**Exercise directions**: Copy the rows verbatim, beginning with the row that contains "річна дитина випала з візка" and continuing through the row that contains "Вівторок, 4 Серпня, 2026", including both.

Segment Start: Data for this task

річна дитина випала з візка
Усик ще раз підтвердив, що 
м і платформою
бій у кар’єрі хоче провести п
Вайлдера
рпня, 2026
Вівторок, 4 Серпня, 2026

Segment End: Data for this task
Segment Start: Data for this task

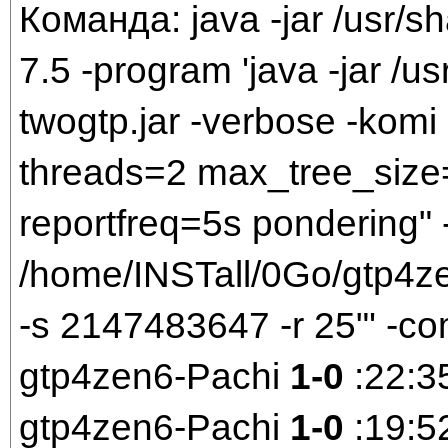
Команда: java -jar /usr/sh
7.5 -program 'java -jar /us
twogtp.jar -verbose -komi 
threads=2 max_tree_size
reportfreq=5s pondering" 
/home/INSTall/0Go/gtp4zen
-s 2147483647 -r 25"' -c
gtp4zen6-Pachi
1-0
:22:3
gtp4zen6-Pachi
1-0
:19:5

Segment End: Data for this task

**Result of the task**:
річна дитина випала з візка
Усик ще раз підтвердив, що 
м і платформою
бій у кар’єрі хоче провести п
Вайлдера
рпня, 2026
Вівторок, 4 Серпня, 2026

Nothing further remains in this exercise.